## INSTRUCTION
Put the part of the records that opens with the line containing "MIT © Sota Yamashita" and closes with the line containing "Download SampleSuperStore Dataset(United" into a numbered list, one line per item, with blank lines dropped. Leave out the pictures.

## DATA FOR THIS EXERCISE
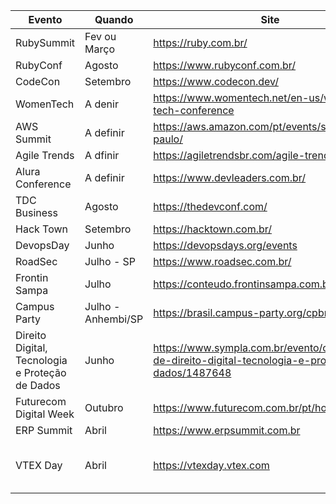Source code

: Evento | Quando | Site | Investimento | Contato
-- | - | - | - | --
RubySummit | Fev ou Março |  https://ruby.com.br/  |  
RubyConf | Agosto| https://www.rubyconf.com.br/ |  
CodeCon | Setembro| https://www.codecon.dev/ |  
WomenTech | A denir | https://www.womentech.net/en-us/women-tech-conference |  
AWS Summit | A definir | https://aws.amazon.com/pt/events/summits/sao-paulo/ | 
Agile Trends | A dfinir | https://agiletrendsbr.com/agile-trends-2022/ |
Alura Conference | A definir | https://www.devleaders.com.br/ |  R$ 800,00 | 
TDC Business | Agosto | https://thedevconf.com/ |
Hack Town | Setembro |  https://hacktown.com.br/ | 
DevopsDay | Junho | https://devopsdays.org/events |  
RoadSec  | Julho - SP | https://www.roadsec.com.br/|  
Frontin Sampa | Julho | https://conteudo.frontinsampa.com.br/2022 |  
Campus Party | Julho - Anhembi/SP | https://brasil.campus-party.org/cpbr14/ |  
Direito Digital, Tecnologia e Proteção de Dados |  Junho | https://www.sympla.com.br/evento/congresso-de-direito-digital-tecnologia-e-protecao-de-dados/1487648 |  R$ 440,00 à R$ 750,00 |  
Futurecom Digital Week | Outubro | https://www.futurecom.com.br/pt/home.html |   
ERP Summit | Abril |  https://www.erpsummit.com.br |   
VTEX Day | Abril |   https://vtexday.vtex.com | R$ 1.200,00 a R$ 2.600,00 | Bling, Pagar.me, Melhor Envio
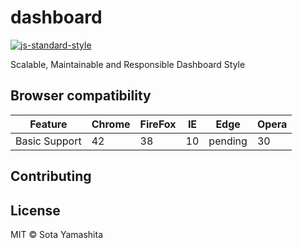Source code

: # dashboard

[![js-standard-style](https://img.shields.io/badge/code%20style-standard-brightgreen.svg?style=flat)](https://github.com/feross/standard)

Scalable, Maintainable and Responsible Dashboard Style

## Browser compatibility

| Feature       | Chrome        | FireFox       | IE            | Edge         | Opera         |
| ------------- | ------------- | ------------- | ------------- |------------- | ------------- |
| Basic Support | 42            | 38            | 10            | pending      |  30           | 

## Contributing



## License

MIT © Sota Yamashita

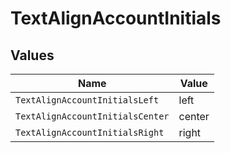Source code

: # TextAlignAccountInitials


## Values

| Name                             | Value                            |
| -------------------------------- | -------------------------------- |
| `TextAlignAccountInitialsLeft`   | left                             |
| `TextAlignAccountInitialsCenter` | center                           |
| `TextAlignAccountInitialsRight`  | right                            |
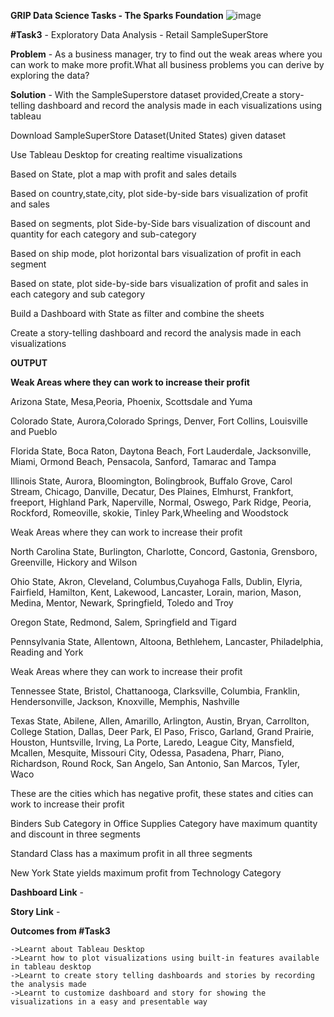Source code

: **GRIP Data Science Tasks - The Sparks Foundation**   ![image](https://user-images.githubusercontent.com/60148115/118950930-81e74f00-b90f-11eb-9be8-aafbb41c5b60.png)

**#Task3**	- Exploratory Data Analysis - Retail SampleSuperStore

**Problem**   	- As a business manager, try to find out the weak areas where you can work to make more profit.What all business problems you can derive by exploring the data?

**Solution**  	- With the SampleSuperstore dataset provided,Create a story-telling dashboard and record the analysis made in each visualizations using tableau

Download SampleSuperStore Dataset(United States) given dataset

Use Tableau Desktop for creating realtime visualizations

Based on State, plot a map with profit and sales details 

Based on country,state,city, plot side-by-side bars visualization of profit and sales

Based on segments, plot Side-by-Side bars visualization of discount and quantity for each category and sub-category

Based on ship mode, plot horizontal bars visualization of profit in each segment

Based on state, plot side-by-side bars visualization of profit and sales in each category and sub category

Build a Dashboard with State as filter and combine the sheets 

Create a story-telling dashboard and record the analysis made in each visualizations 


**OUTPUT**
  
**Weak Areas where they can work to increase their profit**

Arizona State, Mesa,Peoria, Phoenix, Scottsdale and Yuma 

Colorado State, Aurora,Colorado Springs, Denver, Fort Collins, Louisville and Pueblo

Florida State, Boca Raton, Daytona Beach, Fort Lauderdale, Jacksonville, Miami, Ormond Beach, Pensacola, Sanford, Tamarac and Tampa

Illinois State, Aurora, Bloomington, Bolingbrook, Buffalo Grove, Carol Stream, Chicago, Danville, Decatur, Des Plaines, Elmhurst, Frankfort, freeport, Highland Park, Naperville, Normal, Oswego, Park Ridge, Peoria, Rockford, Romeoville, skokie, Tinley Park,Wheeling and Woodstock

Weak Areas where they can work to increase their profit

North Carolina State, Burlington, Charlotte, Concord, Gastonia, Grensboro, Greenville, Hickory and Wilson

Ohio State, Akron, Cleveland, Columbus,Cuyahoga Falls, Dublin, Elyria, Fairfield, Hamilton, Kent, Lakewood, Lancaster, Lorain, marion, Mason, Medina, Mentor, Newark, Springfield, Toledo and Troy

Oregon State, Redmond, Salem, Springfield and Tigard

Pennsylvania State, Allentown, Altoona, Bethlehem, Lancaster, Philadelphia, Reading and York

Weak Areas where they can work to increase their profit

Tennessee State, Bristol, Chattanooga, Clarksville, Columbia, Franklin, Hendersonville, Jackson, Knoxville, Memphis, Nashville

Texas State, Abilene, Allen, Amarillo, Arlington, Austin, Bryan, Carrollton, College Station, Dallas, Deer Park, El Paso, Frisco, Garland, Grand Prairie, Houston, Huntsville, Irving, La Porte, Laredo, League City, Mansfield, Mcallen, Mesquite, Missouri City, Odessa, Pasadena, Pharr, Piano, Richardson, Round Rock, San Angelo, San Antonio, San Marcos, Tyler, Waco

These are the cities which has negative profit, these states and cities can work to increase their profit 

Binders Sub Category in Office Supplies Category have maximum quantity and discount in three segments

Standard Class has a maximum profit in all three segments

New York State yields maximum profit from Technology Category


**Dashboard Link**	-


**Story Link**		-

**Outcomes from #Task3**

	->Learnt about Tableau Desktop 
	->Learnt how to plot visualizations using built-in features available in tableau desktop
	->Learnt to create story telling dashboards and stories by recording the analysis made
	->Learnt to customize dashboard and story for showing the visualizations in a easy and presentable way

## TASK RESULT
1. MIT © Sota Yamashita
2. Source code
3. : # TextAlignAccountInitials
4. ## Values
5. | Name                             | Value                            |
6. | -------------------------------- | -------------------------------- |
7. | `TextAlignAccountInitialsLeft`   | left                             |
8. | `TextAlignAccountInitialsCenter` | center                           |
9. | `TextAlignAccountInitialsRight`  | right                            |
10. Source code
11. : **GRIP Data Science Tasks - The Sparks Foundation**   ![image](https://user-images.githubusercontent.com/60148115/118950930-81e74f00-b90f-11eb-9be8-aafbb41c5b60.png)
12. **#Task3**	- Exploratory Data Analysis - Retail SampleSuperStore
13. **Problem**   	- As a business manager, try to find out the weak areas where you can work to make more profit.What all business problems you can derive by exploring the data?
14. **Solution**  	- With the SampleSuperstore dataset provided,Create a story-telling dashboard and record the analysis made in each visualizations using tableau
15. Download SampleSuperStore Dataset(United States) given dataset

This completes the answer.